▸ **DIRECTIONS**
Pull every line of text from the records below and reproduce it unchanged, leaving out the pictures.

▸ **ENTRIES SUPPLIED**
——————————

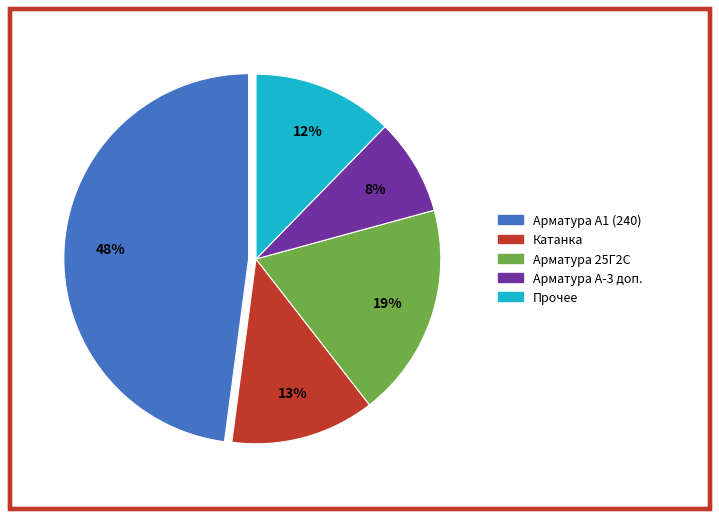

Is there any slice that represents more than half of the pie?

No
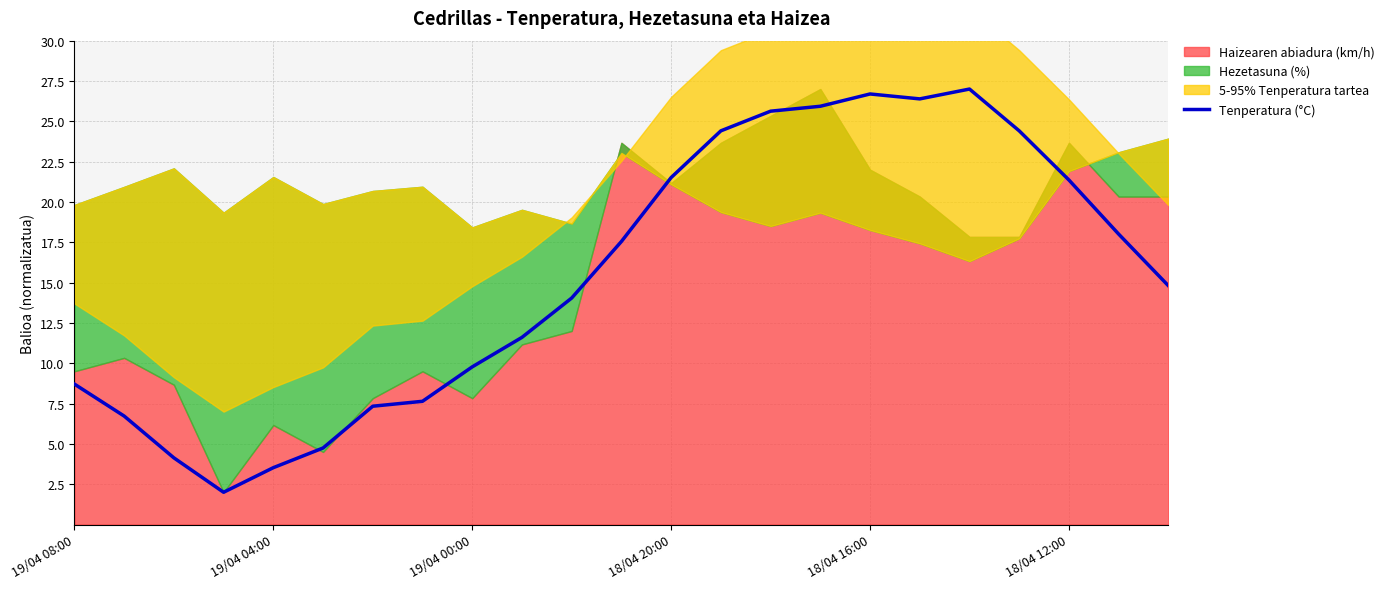

The Tenperatura (°C) series shows 11.8 at 18/04 16:00. True or false?

False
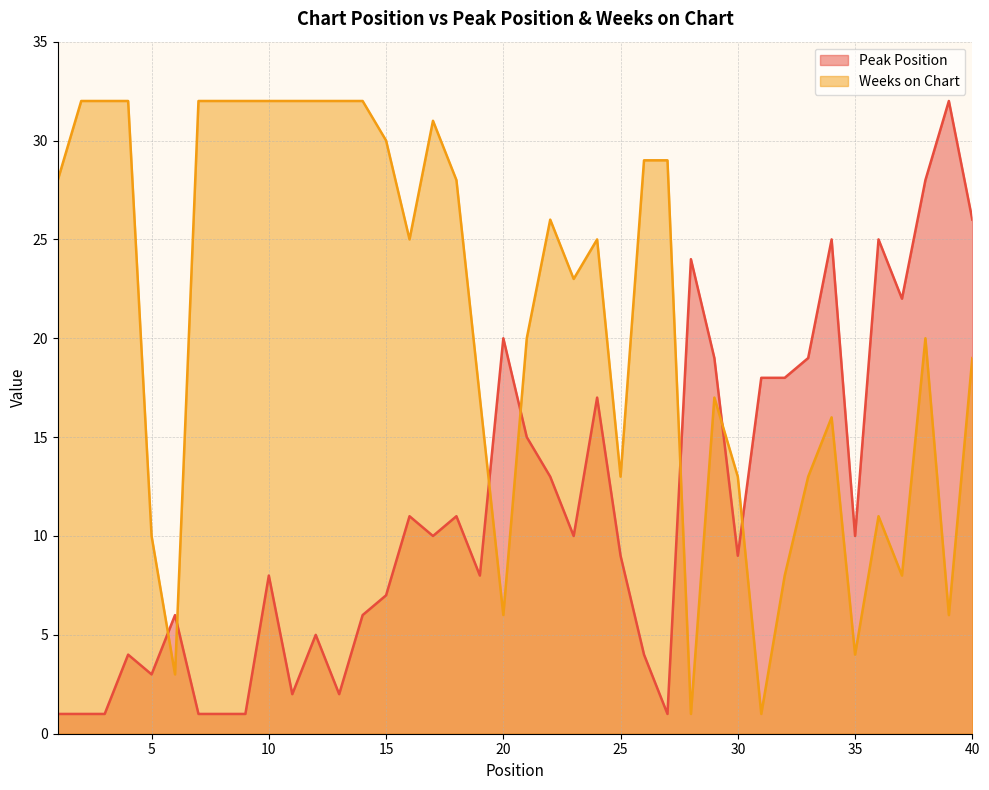

How many interior local valleys does the Weeks on Chart series have?

10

——————————

▸ **TASK RESULT**
Is there any slice that represents more than half of the pie?

No

The Tenperatura (°C) series shows 11.8 at 18/04 16:00. True or false?

False

How many interior local valleys does the Weeks on Chart series have?

10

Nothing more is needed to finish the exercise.